Voyons si ce n’est pas dans ce même sens qu’il s’écria autrefois par la bouche de Jérémie : « Suis-je devenu pour la maison d’Israël une solitude, ou bien une terre abandonnée et sans culture ? » Qu’est-ce à dire ? n’ai-je pas qui choisir et où choisir, puisque mon peuple m’a répondu : « Nous ne viendrons pas à toi. » Voilà pourquoi il envoya inviter d’autres convives de la même cité ; puis, comme il restait de la place, il ordonne qu’on aille recueillir le long des routes et des haies, qui ? nous enfants de la Gentilité. Il ressentait alors ces mouvements jaloux consignés dans le Deutéronome : « Je leur cacherai ma face, et leur montrerai leur fin, » c’est-à-dire leur place occupée par d’autres, « parce qu’ils sont une race perverse et des enfants infidèles. Ils m’ont provoqué par des dieux qui n’en sont pas, ils m’ont irrité par leurs vaines idoles. Et moi, je les provoquerai avec un peuple qui n’est pas le mien ; oui, je les irriterai avec un peuple insensé. » Il les irritera dans nous, dont les Juifs portent l’espérance, et « à laquelle, dit le Seigneur, ils ne goûteront pas, car la fille de Sion a été abandonnée comme la hutte après la saison des fruits, comme une cabane dans un champ de concombres, » depuis qu’elle a fermé l’oreille à la dernière invitation du Christ.

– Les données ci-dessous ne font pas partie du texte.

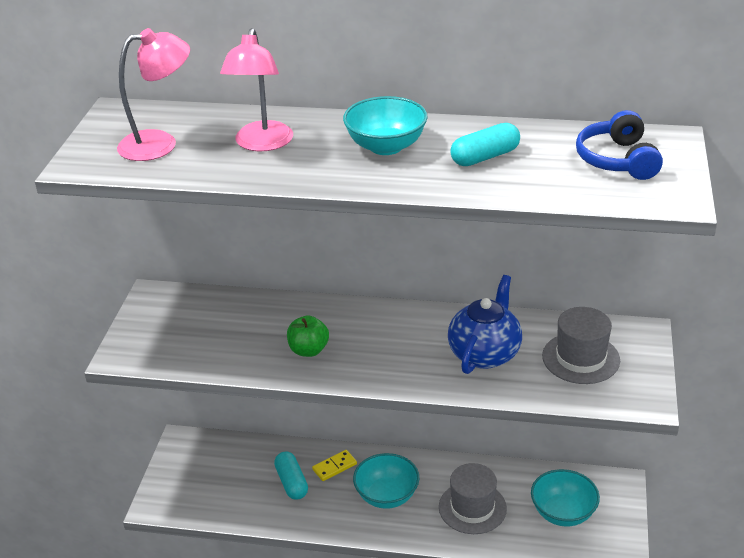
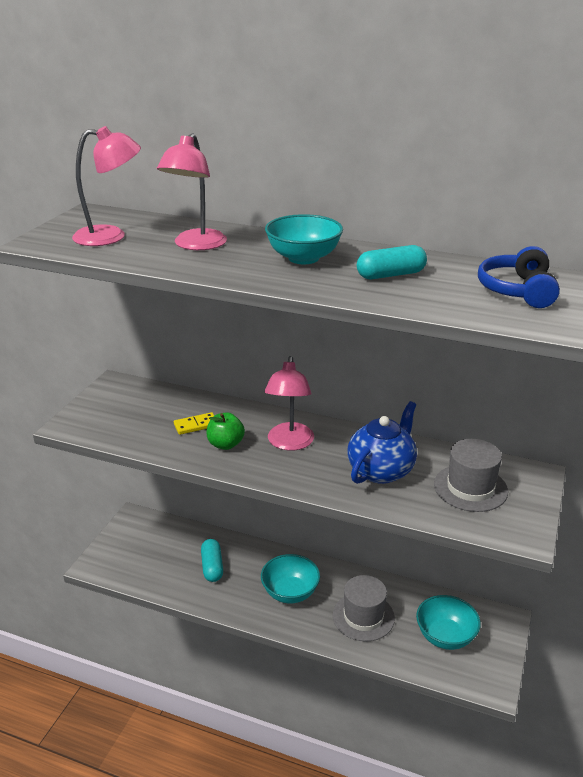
camera: 10 degrees right, 5 degrees down
yellow domino [312,450,357,481] -> yellow domino moved to [174,412,214,435]
none -> pink lamp [265,356,314,451]

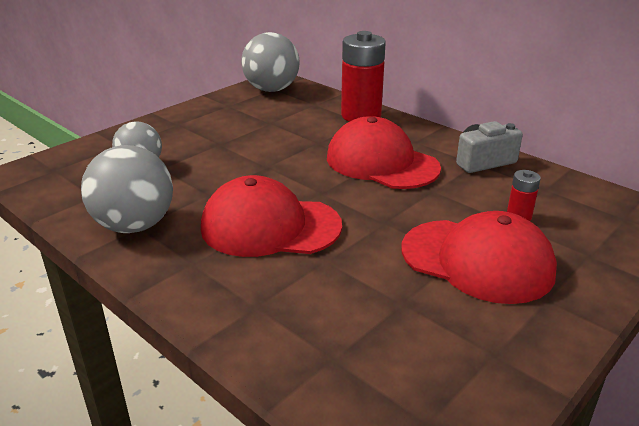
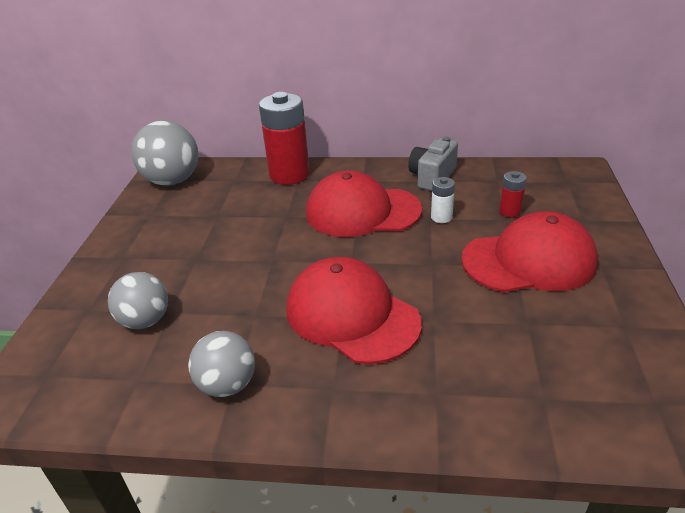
camera: 35 degrees left, 5 degrees up
grey ball [81,145,173,233] -> grey ball [188,331,255,397], size x0.65
red cap [201,175,342,257] -> red cap turned 75 degrees clockwise [286,257,422,364]
none -> white battery [431,177,455,223]

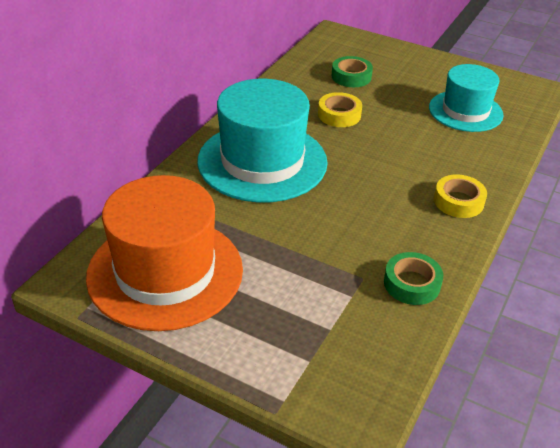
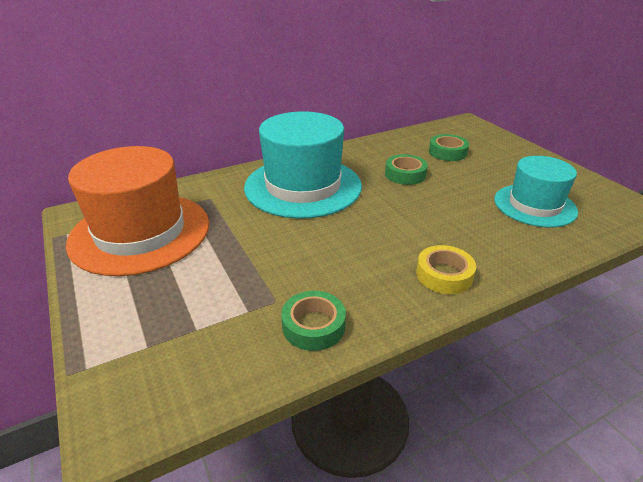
camera: 35 degrees right, 5 degrees down
yellow tape [318,92,362,127] -> green tape [385,154,428,185]

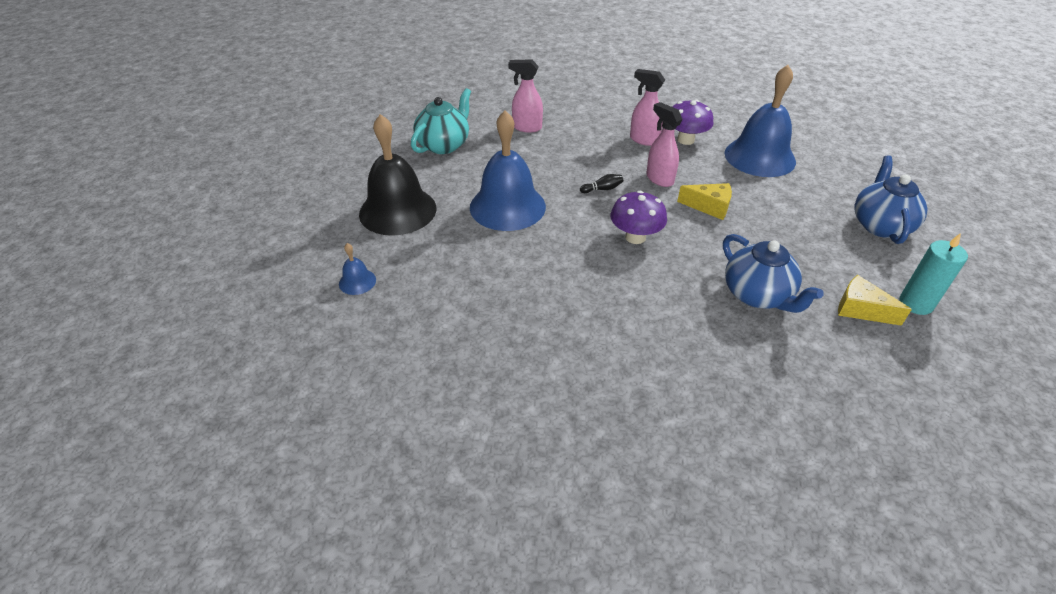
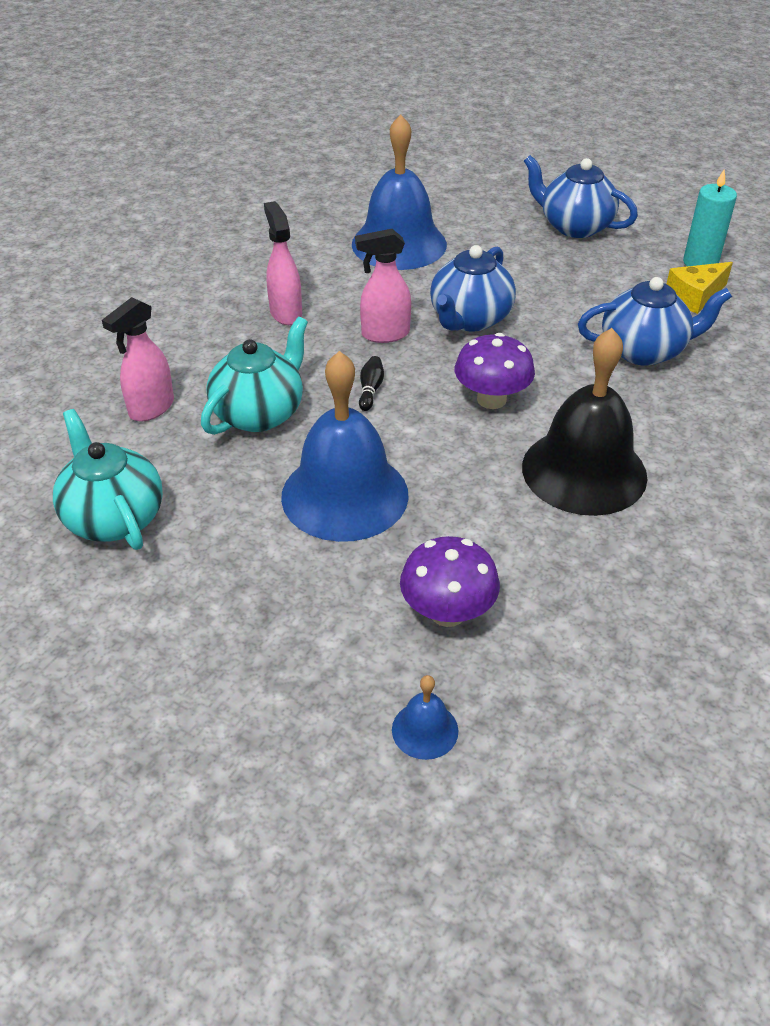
camera: 65 degrees left, 0 degrees up
black bell [359,114,437,236] -> black bell moved to [522,328,647,516]
pink spray bottle [630,69,665,146] -> pink spray bottle turned 105 degrees clockwise [264,201,302,325]
purple mushroom [673,100,714,145] -> purple mushroom moved to [400,536,500,627]
yellow cheese [677,183,732,220] -> blue teapot [430,245,516,332]
none -> turquoise teapot [201,317,308,435]

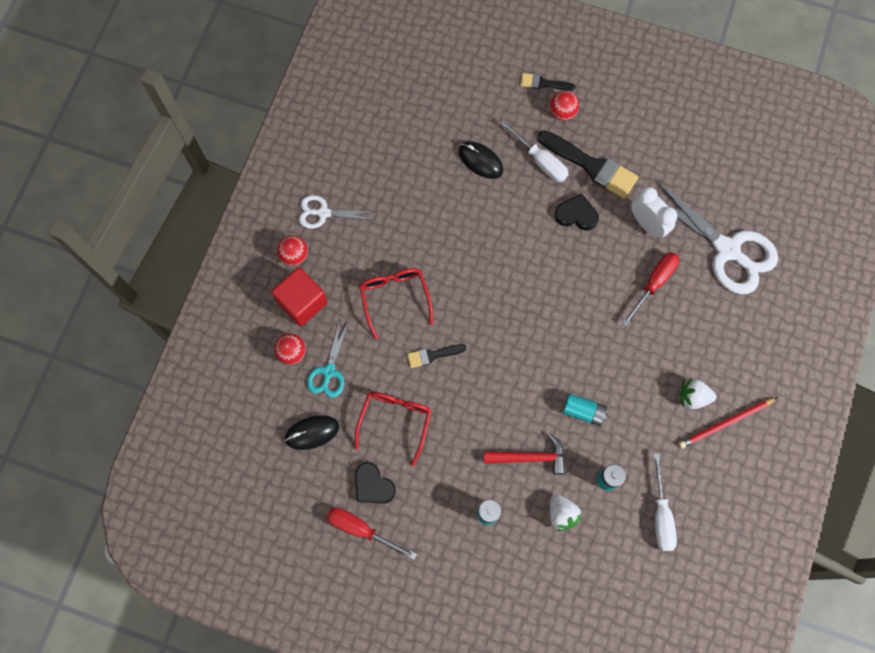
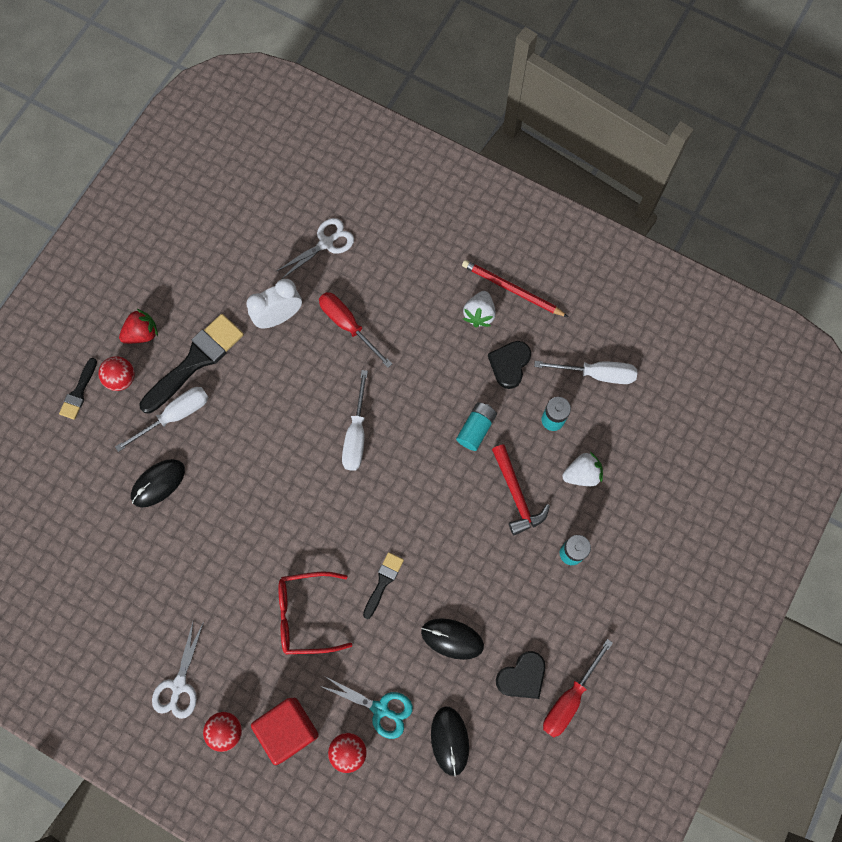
camera: 80 degrees left, 0 degrees up
red glasses [355,391,431,466] -> black mouse [421,619,484,660]
black brush [407,344,467,368] -> black brush turned 150 degrees counterclockwise [363,552,404,619]
red hammer [484,434,566,475] -> red hammer turned 150 degrees clockwise [492,444,550,535]
black heart [555,193,599,231] -> black heart moved to [488,341,531,389]
white scissors [655,179,778,294] -> white scissors [277,218,354,279], size x0.52
red pencil [678,397,778,448] -> red pencil turned 135 degrees clockwise [462,260,568,317]
none -> red strawberry [119,309,158,344]
none -> white screwdriver [342,370,368,471]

Je le demande, dans ces dispositions et ces prophéties du Créateur, ainsi rapprochées, en est-il une seule qui puisse convenir à qui ne possède ni disposition préparatoire ni succession de temps pour s’accorder avec la parabole, et qui a fait toute son œuvre d’un seul coup ? Ou bien quelle sera sa première vocation ? où est son second avertissement ? Les uns doivent d’abord s’excuser, les autres arriver ensuite. Maintenant, au contraire, il vient inviter à la fois les premiers et les seconds convives, dans la cité, dans les carrefours, sur les places publiques, le long des haies, contre l’intention de la parabole ; il ne peut d’ailleurs se convaincre du refus de convives qu’il n’a jamais invités autrefois, et auxquels il ne fait que de s’adresser ; ou bien s’il estime d’avance qu’ils mépriseront ses invitations, il a donc anticipé sur leurs outrages eh leur substituant les Gentils. Sans doute il doit descendre une seconde fois pour prêcher son Evangile aux nations. Oui, il viendra ; mais non pas, j’imagine, pour appeler les convives à son festin, mais pour y marquer leur place. En attendant, toi qui expliques l’invitation à ce banquet par l’abondance et les délices spirituelles du banquet céleste, souviens-toi aussi que les promesses de la terre, le vin, l’huile, le froment, et cette cité elle-même, sont figurées par le Créateur dans les promesses spirituelles.